根抵当権設定契約によって極度額を定め、変動する債権について、極度額の範囲内で担保することができます。
これらの債権は将来確定するものでありますが、債権が消滅しても、根抵当権は極度額の範囲で存続することとなります。
民法第398条の2(根抵当権)では、
「1.抵当権は、設定行為で定めるところにより、一定の範囲に属する不特定の債権を極度額の限度において担保するためにも設定することができる。
2.前項の規定による抵当権(根抵当権)の担保すべき不特定の債権の範囲は、債務者との特定の継続的取引契約によって生ずるもの、その他債務者との一定の種類の取引によって生ずるものに限定して、定めなければならない。

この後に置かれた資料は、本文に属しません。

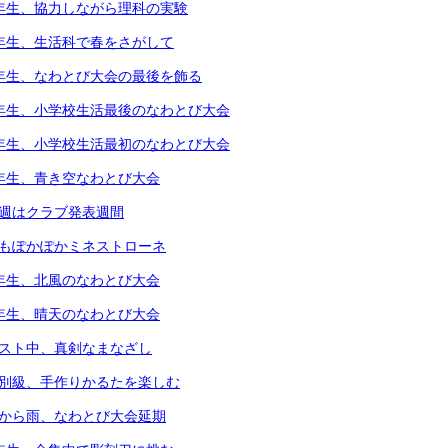
4年生、協力しながら理科の実験
1年生、生活科で春をさがして
5年生、なわとび大会の最後を飾る
6年生、小学校生活最後のなわとび大会
1年生、小学校生活最初のなわとび大会
2年生、青き空なわとび大会
今週はクラブ発表週間
体もぽかぽかミネストローネ
4年生、北風のなわとび大会
3年生、晴天のなわとび大会
テスト中、真剣なまなざし
個別級、手作りかるたを楽しむ
朝から雨、なわとび大会延期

3.特定の原因に基づいて債務者との間に継続して生ずる債権又は手形上若しくは小切手上の請求権は、前項の規定にかかわらず、根抵当権の担保すべき債権とすることができる」
と記されています。
一般に根抵当権は、特定の債権を担保するものではないため、附従性がなく、継続的な取引関係にある当事者間に生じる債権を担保することに向いています。また、根抵当の種類として、共有根抵当権、共用根抵当権、共同根抵当権があります。
根抵当権で担保されている債権の元本が確定することを「根抵当権の確定」といい、確定期日を定める時は5年以内であることが必要です。
A根抵当権の登記簿表示例
不動産に根抵当権を設定すると、登記簿に、登記の目的(根抵当権設定)、登記原因(**年**月**日設定)、債権の範囲(金銭消費貸借取引、手形債権、保証委託取引など)、極度額、債務者の氏名住所、根抵当権者(債権者)などが表示されます。
(根抵当権の登記簿表示例 乙区欄)
根抵当権設定
原因 *年*月*日設定
債権の範囲 **取引、**債権
極度額 ***円
債務者 借主
根抵当権者 貸主(****銀行や****ノンバンク)
B 根抵当権設定登記に必要な書類(借りる側)
・根抵当権設定契約書
・不動産所有者の実印(実印を押した委任状)
・不動産所有者の印鑑証明書(3か月以内)
・不動産所有者が会社法人の場合は資格証明書または商業登記簿謄本(3か月以内)
・不動産の権利書または登記識別情報
根抵当権設定の登録免許税は極度額の1000分の4です。